§ **Instructions to follow**
In the data below, one line contains "Primary Signage Examples" and a later one contains "Pursuant to Article". Print both, with every line between them, exactly and alone.

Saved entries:
Segment Open
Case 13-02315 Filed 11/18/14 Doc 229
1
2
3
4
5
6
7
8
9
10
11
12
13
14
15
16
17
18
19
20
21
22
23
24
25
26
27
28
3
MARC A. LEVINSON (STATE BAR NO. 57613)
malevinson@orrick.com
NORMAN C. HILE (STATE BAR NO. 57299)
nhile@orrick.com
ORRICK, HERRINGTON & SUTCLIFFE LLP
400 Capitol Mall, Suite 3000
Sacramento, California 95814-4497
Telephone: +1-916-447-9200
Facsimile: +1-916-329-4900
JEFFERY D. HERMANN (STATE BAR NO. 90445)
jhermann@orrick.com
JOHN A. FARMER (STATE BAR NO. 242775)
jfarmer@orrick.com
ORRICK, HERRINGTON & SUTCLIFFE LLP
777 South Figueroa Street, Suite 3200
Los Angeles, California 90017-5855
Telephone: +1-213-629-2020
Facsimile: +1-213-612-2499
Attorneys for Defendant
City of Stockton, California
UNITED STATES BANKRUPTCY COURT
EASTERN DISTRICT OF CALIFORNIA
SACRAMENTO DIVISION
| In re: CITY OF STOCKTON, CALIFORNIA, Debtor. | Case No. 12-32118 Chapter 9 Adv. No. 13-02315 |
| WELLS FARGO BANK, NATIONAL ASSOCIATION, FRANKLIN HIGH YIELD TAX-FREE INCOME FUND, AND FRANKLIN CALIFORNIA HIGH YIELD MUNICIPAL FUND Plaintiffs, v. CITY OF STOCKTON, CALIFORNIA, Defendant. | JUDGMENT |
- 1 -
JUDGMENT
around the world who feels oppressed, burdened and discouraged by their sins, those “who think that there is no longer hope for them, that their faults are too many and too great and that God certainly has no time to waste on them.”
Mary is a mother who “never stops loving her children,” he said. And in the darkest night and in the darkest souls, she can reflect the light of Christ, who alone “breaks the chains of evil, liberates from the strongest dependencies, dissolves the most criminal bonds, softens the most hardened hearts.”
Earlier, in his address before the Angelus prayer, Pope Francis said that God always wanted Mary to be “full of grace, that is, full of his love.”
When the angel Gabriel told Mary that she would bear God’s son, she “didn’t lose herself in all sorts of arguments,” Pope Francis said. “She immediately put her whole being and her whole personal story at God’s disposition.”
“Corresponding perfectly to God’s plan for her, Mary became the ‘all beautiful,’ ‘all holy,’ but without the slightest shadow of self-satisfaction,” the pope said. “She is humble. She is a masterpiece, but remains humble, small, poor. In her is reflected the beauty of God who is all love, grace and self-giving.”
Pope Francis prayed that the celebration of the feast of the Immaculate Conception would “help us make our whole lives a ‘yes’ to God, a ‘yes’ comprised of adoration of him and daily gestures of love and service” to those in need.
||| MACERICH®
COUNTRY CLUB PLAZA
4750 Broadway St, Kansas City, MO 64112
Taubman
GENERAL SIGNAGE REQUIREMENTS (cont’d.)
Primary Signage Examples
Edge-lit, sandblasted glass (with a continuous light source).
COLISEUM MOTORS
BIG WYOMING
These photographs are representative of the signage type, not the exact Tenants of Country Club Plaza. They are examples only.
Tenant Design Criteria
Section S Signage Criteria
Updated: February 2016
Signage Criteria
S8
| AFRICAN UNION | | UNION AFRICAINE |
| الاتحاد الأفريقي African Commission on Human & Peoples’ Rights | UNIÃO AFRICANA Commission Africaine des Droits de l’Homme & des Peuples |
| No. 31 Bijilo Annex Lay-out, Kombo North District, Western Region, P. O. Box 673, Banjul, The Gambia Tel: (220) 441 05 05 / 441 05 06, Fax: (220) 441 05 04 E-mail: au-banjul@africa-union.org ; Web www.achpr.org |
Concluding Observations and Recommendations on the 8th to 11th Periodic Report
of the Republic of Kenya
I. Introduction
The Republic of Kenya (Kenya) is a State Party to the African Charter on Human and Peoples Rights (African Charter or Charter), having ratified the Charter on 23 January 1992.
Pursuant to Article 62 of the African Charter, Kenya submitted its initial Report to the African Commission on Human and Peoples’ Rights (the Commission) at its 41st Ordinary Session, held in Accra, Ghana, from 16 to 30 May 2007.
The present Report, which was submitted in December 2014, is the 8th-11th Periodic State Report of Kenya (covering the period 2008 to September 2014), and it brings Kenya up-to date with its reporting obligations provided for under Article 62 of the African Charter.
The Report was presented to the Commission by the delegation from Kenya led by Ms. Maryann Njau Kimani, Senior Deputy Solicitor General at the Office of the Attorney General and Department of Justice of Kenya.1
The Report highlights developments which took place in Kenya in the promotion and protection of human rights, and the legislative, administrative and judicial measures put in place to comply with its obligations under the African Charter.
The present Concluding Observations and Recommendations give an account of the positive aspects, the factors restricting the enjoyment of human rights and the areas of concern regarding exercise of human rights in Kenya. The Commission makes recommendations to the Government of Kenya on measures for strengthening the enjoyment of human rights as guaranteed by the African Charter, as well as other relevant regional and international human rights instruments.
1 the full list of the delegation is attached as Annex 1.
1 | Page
Segment Closed
§ **Your solution**
Primary Signage Examples
Edge-lit, sandblasted glass (with a continuous light source).
COLISEUM MOTORS
BIG WYOMING
These photographs are representative of the signage type, not the exact Tenants of Country Club Plaza. They are examples only.
Tenant Design Criteria
Section S Signage Criteria
Updated: February 2016
Signage Criteria
S8
| AFRICAN UNION | | UNION AFRICAINE |
| الاتحاد الأفريقي African Commission on Human & Peoples’ Rights | UNIÃO AFRICANA Commission Africaine des Droits de l’Homme & des Peuples |
| No. 31 Bijilo Annex Lay-out, Kombo North District, Western Region, P. O. Box 673, Banjul, The Gambia Tel: (220) 441 05 05 / 441 05 06, Fax: (220) 441 05 04 E-mail: au-banjul@africa-union.org ; Web www.achpr.org |
Concluding Observations and Recommendations on the 8th to 11th Periodic Report
of the Republic of Kenya
I. Introduction
The Republic of Kenya (Kenya) is a State Party to the African Charter on Human and Peoples Rights (African Charter or Charter), having ratified the Charter on 23 January 1992.
Pursuant to Article 62 of the African Charter, Kenya submitted its initial Report to the African Commission on Human and Peoples’ Rights (the Commission) at its 41st Ordinary Session, held in Accra, Ghana, from 16 to 30 May 2007.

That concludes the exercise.